On the other side of town, in Cherry Creek, Gallery M is presenting Tone Poems: Portraits of American Jazz by Ted Williams. Williams, who became a professional photojournalist in the late 1940s, did commissions for the magazines Look, Ebony, Time, Newsweek, Down Beat and -- here's the kicker -- Playboy. And it is the fine-art division of Playboy (did you known they had one?) that has recently issued these brand-new prints of his work.

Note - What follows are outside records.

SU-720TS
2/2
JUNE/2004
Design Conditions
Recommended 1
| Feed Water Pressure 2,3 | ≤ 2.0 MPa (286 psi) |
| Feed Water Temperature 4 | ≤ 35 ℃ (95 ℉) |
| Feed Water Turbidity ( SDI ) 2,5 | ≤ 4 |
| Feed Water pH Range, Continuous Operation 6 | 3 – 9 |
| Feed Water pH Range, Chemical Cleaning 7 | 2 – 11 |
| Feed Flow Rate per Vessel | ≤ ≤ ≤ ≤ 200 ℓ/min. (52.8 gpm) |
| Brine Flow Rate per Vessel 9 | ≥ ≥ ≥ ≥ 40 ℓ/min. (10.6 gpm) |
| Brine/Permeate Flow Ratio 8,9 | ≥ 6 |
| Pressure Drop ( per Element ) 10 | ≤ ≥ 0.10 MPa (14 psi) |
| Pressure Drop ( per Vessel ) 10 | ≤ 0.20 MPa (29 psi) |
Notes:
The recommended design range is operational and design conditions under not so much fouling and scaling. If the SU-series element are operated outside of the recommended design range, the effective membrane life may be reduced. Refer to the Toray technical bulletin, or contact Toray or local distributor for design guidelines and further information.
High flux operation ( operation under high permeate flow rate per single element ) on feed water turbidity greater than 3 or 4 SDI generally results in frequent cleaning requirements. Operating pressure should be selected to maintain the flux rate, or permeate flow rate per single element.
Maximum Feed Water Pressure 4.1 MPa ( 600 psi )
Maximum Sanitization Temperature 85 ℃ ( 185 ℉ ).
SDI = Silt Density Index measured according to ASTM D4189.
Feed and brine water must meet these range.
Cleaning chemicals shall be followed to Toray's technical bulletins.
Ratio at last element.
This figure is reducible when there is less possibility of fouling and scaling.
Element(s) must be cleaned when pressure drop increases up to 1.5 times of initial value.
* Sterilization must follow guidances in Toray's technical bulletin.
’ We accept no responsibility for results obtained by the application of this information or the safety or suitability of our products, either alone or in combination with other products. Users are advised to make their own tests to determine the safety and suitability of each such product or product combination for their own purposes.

Williams was born in Texas in 1925 and became interested in photography as a child. "My mother was a photography freak," he said while in town for the show's opening last month. "She bought me my own camera when I was eight or nine. I think she did it so I'd keep my hands off hers." That first camera was "a little plastic job, like a Brownie," he adds. "It was called a Uniflex." After a stint in the Coast Guard during World War II, Williams moved to Chicago to study photography at the Institute of Design in 1952. The Institute was the American heir to the Bauhaus, which had relocated from Germany after the famous art school was closed by the Nazis. Williams, who is African-American, noted that at the time, the Institute of Design was racially integrated. Asked if he faced discrimination, Williams says, "Not there. They were from the Bauhaus, which the Nazis closed -- they weren't going to have none of that."
At the Institute, Williams studied with the late Aaron Siskind and other famous faculty members, including Buckminster Fuller and Harry Callahan. In the mid-1950s, the school became a part of the Illinois Institute of Technology, which had just been created.

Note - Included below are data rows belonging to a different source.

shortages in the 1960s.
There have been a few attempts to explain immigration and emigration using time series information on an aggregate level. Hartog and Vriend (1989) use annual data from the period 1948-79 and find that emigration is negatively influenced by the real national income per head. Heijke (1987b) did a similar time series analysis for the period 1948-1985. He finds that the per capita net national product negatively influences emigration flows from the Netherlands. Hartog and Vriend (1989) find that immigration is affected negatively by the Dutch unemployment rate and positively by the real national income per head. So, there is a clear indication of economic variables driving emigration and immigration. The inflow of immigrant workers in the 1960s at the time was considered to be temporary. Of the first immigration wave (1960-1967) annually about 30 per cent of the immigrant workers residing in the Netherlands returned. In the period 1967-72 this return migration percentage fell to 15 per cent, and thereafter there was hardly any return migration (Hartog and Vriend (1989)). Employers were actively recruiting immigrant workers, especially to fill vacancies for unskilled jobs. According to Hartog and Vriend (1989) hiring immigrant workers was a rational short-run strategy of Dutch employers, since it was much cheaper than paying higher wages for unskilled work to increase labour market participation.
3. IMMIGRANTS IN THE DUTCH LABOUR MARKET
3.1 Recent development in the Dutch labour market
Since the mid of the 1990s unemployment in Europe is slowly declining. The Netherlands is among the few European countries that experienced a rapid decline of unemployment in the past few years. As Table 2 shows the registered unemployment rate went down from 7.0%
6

Even before he entered the Institute of Design, Williams was selling his photographs of jazz musicians. He received his first professional commission in 1947, when he sold some shots to the Chicago-based music magazine Down Beat. For the next decade, he "sold a print now and then," as he said, but his first big break came in 1957, when Down Beat editor Jack Tracy hired him to cover the Newport Jazz Festival. Tracy loved the photos and devoted nearly thirty pages to them in Down Beat's first annual, done at the end of the year.
It was then that Playboy -- which is also based in Chicago -- became aware of him. Despite his connection to the nation's preeminent girlie magazine, Williams did not make cheesecake shots. Instead he continued his specialty: celebrity portraits. For decades, Williams took candid shots of jazz musicians at work around the world for Playboy, literally recording the history of jazz. The show at Gallery M includes dozens of these, including an incredible Count Basie (Upstairs at the Blue Note).
Mryna Hayutin, director of Gallery M, plans to bring more Playboy photographers to Denver in the future. In fact, she has already installed a smattering of photos of the magazine's signature Playmates at the gallery. However, Hayutin felt, correctly, that for this introductory show, Williams's luxurious jazz photos might have a wider audience.